Dead Men Left

Wednesday, June 08, 2005

Bad debt

Not good:

Royal Bank of Scotland, Britain's second biggest bank, today reported an increase in provisions to cover bad debt as economic conditions for customers become tougher.

The Edinburgh-based bank has followed rivals, including Barclays, in revealing that credit arrears had grown. However, it insisted there was no cause for alarm and said the figures were "within normal parameters".

Under abnormal conditions. Private borrowing is now somewhat over £1 trillion in the UK. What Will Hutton praises as "boosting personal spending via easy credit and mortgages collateralised against property" has seen the British economy through an extraordinary period of government and trade deficits alongside huge private dissaving. That situation can rest for as long as "easy credit and mortgages" can be provided by the financial sector; but the more they are asked to provide, the more unstable this uneasy balancing act becomes.

Each new loan advanced exposes a bank to an increased risk of default. To insure against default, they can demand collateral. But the value of that collateral - house prices - is itself determined within this financial circuit. The insoluble problem is that the point at which property prices turn sour and banks become less willing to provide debt is precisely the point at which further loans are needed by consumers. One indicator here is repossesions, which are already rising significantly.
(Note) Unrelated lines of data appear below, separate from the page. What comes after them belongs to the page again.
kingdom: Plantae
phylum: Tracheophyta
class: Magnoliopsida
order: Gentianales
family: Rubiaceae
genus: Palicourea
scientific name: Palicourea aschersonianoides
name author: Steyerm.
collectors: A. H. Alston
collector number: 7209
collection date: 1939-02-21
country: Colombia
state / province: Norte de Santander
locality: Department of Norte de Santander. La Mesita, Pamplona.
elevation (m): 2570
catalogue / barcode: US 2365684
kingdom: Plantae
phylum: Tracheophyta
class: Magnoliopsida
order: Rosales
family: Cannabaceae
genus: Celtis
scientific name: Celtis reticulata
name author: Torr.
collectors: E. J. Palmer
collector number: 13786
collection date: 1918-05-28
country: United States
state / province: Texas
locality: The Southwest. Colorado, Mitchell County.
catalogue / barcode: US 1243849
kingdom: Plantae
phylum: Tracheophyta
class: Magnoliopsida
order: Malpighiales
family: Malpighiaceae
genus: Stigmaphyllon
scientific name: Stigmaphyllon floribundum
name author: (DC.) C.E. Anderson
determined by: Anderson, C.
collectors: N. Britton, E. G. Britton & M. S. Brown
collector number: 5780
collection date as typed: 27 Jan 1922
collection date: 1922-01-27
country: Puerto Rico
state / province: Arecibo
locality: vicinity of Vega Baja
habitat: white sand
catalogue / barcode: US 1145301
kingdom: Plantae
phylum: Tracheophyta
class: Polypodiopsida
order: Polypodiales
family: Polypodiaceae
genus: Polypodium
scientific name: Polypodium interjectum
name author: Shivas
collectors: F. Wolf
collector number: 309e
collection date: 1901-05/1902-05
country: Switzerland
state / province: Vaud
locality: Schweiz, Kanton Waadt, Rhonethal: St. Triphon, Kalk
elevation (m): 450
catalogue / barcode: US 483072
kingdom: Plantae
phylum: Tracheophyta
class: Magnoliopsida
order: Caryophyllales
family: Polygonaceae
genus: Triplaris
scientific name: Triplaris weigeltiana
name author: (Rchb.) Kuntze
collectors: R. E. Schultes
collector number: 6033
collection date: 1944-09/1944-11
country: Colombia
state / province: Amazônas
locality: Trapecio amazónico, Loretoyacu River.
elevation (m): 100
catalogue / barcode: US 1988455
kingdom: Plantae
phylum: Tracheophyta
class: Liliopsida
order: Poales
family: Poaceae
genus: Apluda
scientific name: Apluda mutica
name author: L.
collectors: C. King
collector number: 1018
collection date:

This doesn't mean a return to the breadlines, nor even that a recession is inevitable. It does mean that New Labour's claims to have transformed the UK economy through their economic reforms will be put to the test. Significant structural weaknesses have been covered over by the consumer borrowing boom. The lopsided dependence on the service sector to deliver growth, for example, is fine until the service sector stops growing (or, at least, stops growing so fast). For those in "flexibilised" labour markets, and carrying huge levels of personal debt, those economic weaknesses translate too quickly into direct personal hardship.